EXCERPT PROVIDED ▸

▼

FIG. 5 is a cross sectional view taken approximately along the lines 5--5 of FIG. 4;
FIGS. 6A-C are cross sectional views taken, respectively, approximately along the lines 6A--6A, 6B--6B, and 6C--6C of FIG. 4; and
FIG. 7 is a block diagram illustrating the control of the apparatus of FIG. 1.
FIG. 1 is a perspective view of an apparatus in accordance with the invention for producing patterned tufted goods such as carpet and the like from a plurality of different yarns. The yarns may differ in color, size, character and type, and may be heatset or non-heatset, or even staple and filament, in any combination. For purposes of illustration, the embodiment of the invention described herein has the capability of using up to five (5) different yarns. However, as will be appreciated, a greater or a lesser number of yarns may also be employed.
As shown in FIG. 1, and as will be described in more detail hereinafter, the apparatus may generally comprise a frame-like structure 10 having a horizontal bed or work-applying region 12 past which a web of primary backing material B, as of natural or synthetic fibers, is advanced. A plurality of transversely moveable head assemblies H (only two being illustrated in FIG. 1) may be supported on the frame at region 12 for transverse movement with respect to the direction of advancement of the backing, as by a pair of fixed elongated rod-like supports 14 extending the width of the bed and corresponding low friction linear bearings 16. The head assemblies may be connected to a head traverse drive system comprising, for example, a drive chain 18 which is driven by an electric, pneumatic, or hydraulic indexing system (not illustrated) housed in an enclosure 20 disposed at one side of the apparatus for moving the plurality of head assemblies in synchronism transversely across the primary backing. Each head assembly is a self-contained unit which receives all of the plurality of the different yarns Y1-Y5 that are to be used in producing the patterned goods, and, in response to control signals supplied to the head assembly via a cable 22 as the head assembly traverses the primary backing, selects the particular yarns or yarn combinations to be implanted at each location and implants the selected yarns or yarn combinations into the primary backing. As shown, the yarns are supplied in continuous lengths to each head assembly from individual spools or packages of the different yarns located in a yarn creel C. A complete set of spools of the different yarns is associated with each head assembly, and the yarns from the spools are guided to the head assemblies by fixed yarn guides 26 and 28 located, respectively, at the creel and on a frame member 30 adjacent to the head assemblies.
For the apparatus illustrated in FIG. 1 the two head assemblies are preferably spaced apart one-half the width of the primary backing. Each head assembly traverses a distance equal to one-half the width so that together the two head assemblies implant a complete transverse row of yarn tufts in the primary backing, the left-hand head assembly covering the left half of the primary backing and the right-hand head assembly covering the right half. Although only two head assemblies are illustrated in FIG. 1, in preferred form the apparatus may employ a larger number of head assemblies (which is advantageous for increasing production speed), in which case the spacing between adjacent head assemblies and the distance each traverses would be adjusted accordingly such that the entire width of the primary backing would be traversed. For a fifteen foot wide primary backing, for example, the apparatus may employ 23 head assemblies spaced approximately eight inches apart, each traversing approximately an eight inch segment of the total width.

▲

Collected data
▼

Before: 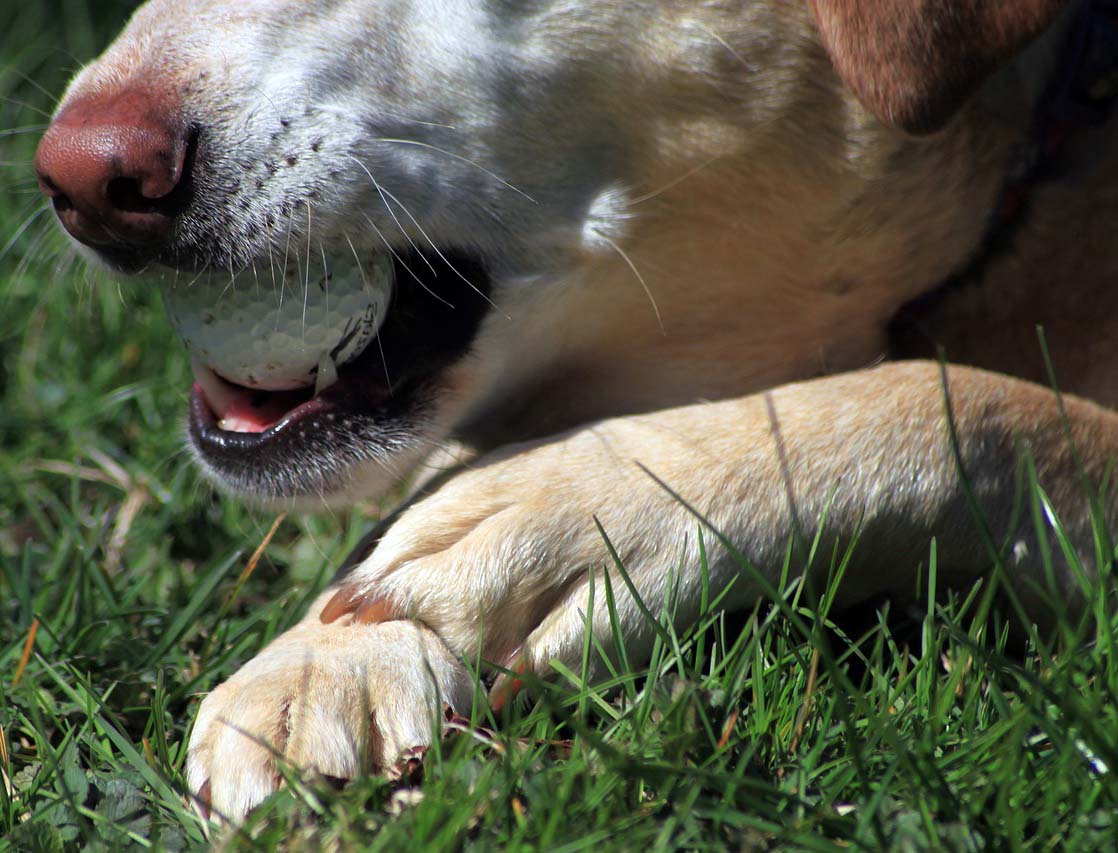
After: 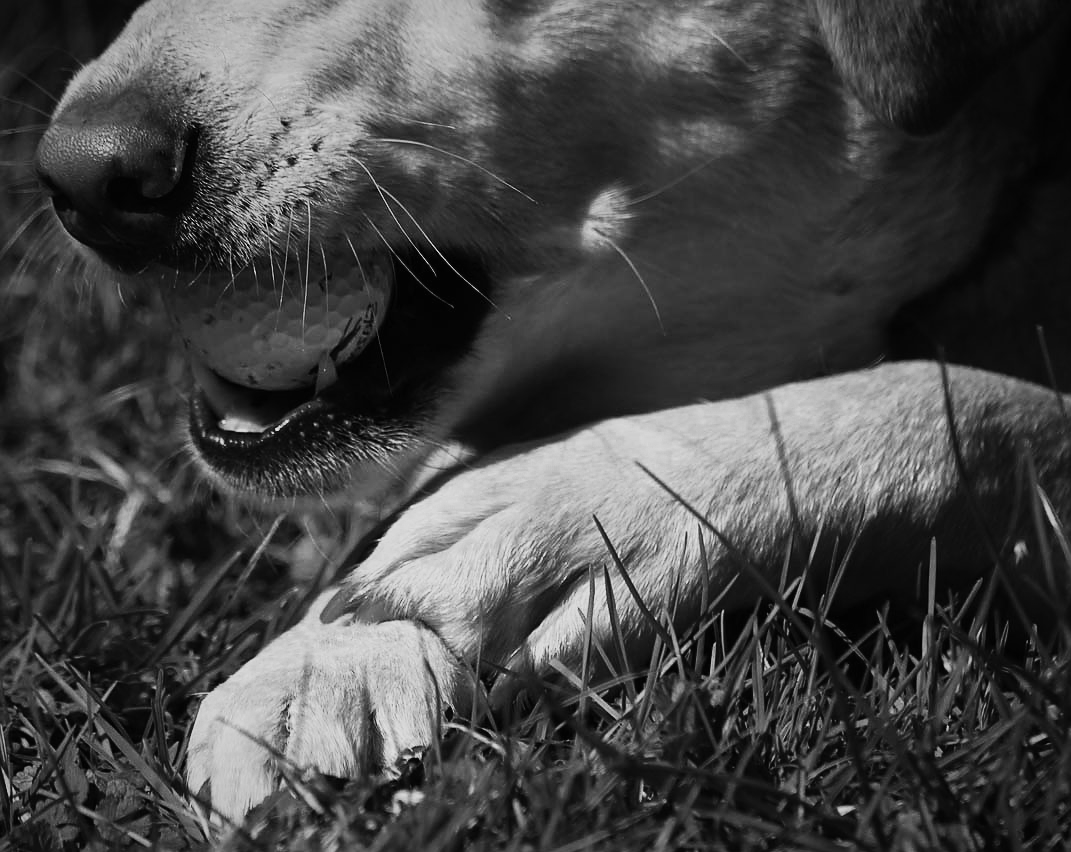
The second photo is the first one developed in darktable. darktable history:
crop: right 4.124%, bottom 0.043%
filmic rgb: black relative exposure -16 EV, white relative exposure 6.24 EV, hardness 5.03, contrast 1.348, color science v5 (2021), contrast in shadows safe, contrast in highlights safe
sharpen: radius 0.971, amount 0.605
contrast brightness saturation: contrast 0.197, brightness 0.157, saturation 0.218
exposure: exposure -0.913 EV, compensate highlight preservation false
color zones: curves: ch0 [(0.002, 0.593) (0.143, 0.417) (0.285, 0.541) (0.455, 0.289) (0.608, 0.327) (0.727, 0.283) (0.869, 0.571) (1, 0.603)]; ch1 [(0, 0) (0.143, 0) (0.286, 0) (0.429, 0) (0.571, 0) (0.714, 0) (0.857, 0)]
vignetting: brightness -0.382, saturation 0.014, automatic ratio true, unbound false
shadows and highlights: radius 126.78, shadows 30.26, highlights -30.93, low approximation 0.01, soften with gaussian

▲

YOUR TASKS ▸
#1 Reproduce the stretch of the tufting apparatus excerpt from "FIG. 1 is a" through "also be employed.", word for word.
#2 Answer these questions from the tufting apparatus excerpt:
(a) Up to how many different yarns can the described embodiment use?
(b) How far apart are the two head assemblies shown in FIG. 1 preferably spaced?
(c) How many head assemblies may the apparatus employ for a fifteen foot wide primary backing?

EXERCISE ANSWERS ▸
#1
FIG. 1 is a perspective view of an apparatus in accordance with the invention for producing patterned tufted goods such as carpet and the like from a plurality of different yarns. The yarns may differ in color, size, character and type, and may be heatset or non-heatset, or even staple and filament, in any combination. For purposes of illustration, the embodiment of the invention described herein has the capability of using up to five (5) different yarns. However, as will be appreciated, a greater or a lesser number of yarns may also be employed.

#2
(a) Five.
(b) One-half the width of the primary backing.
(c) 23, spaced approximately eight inches apart.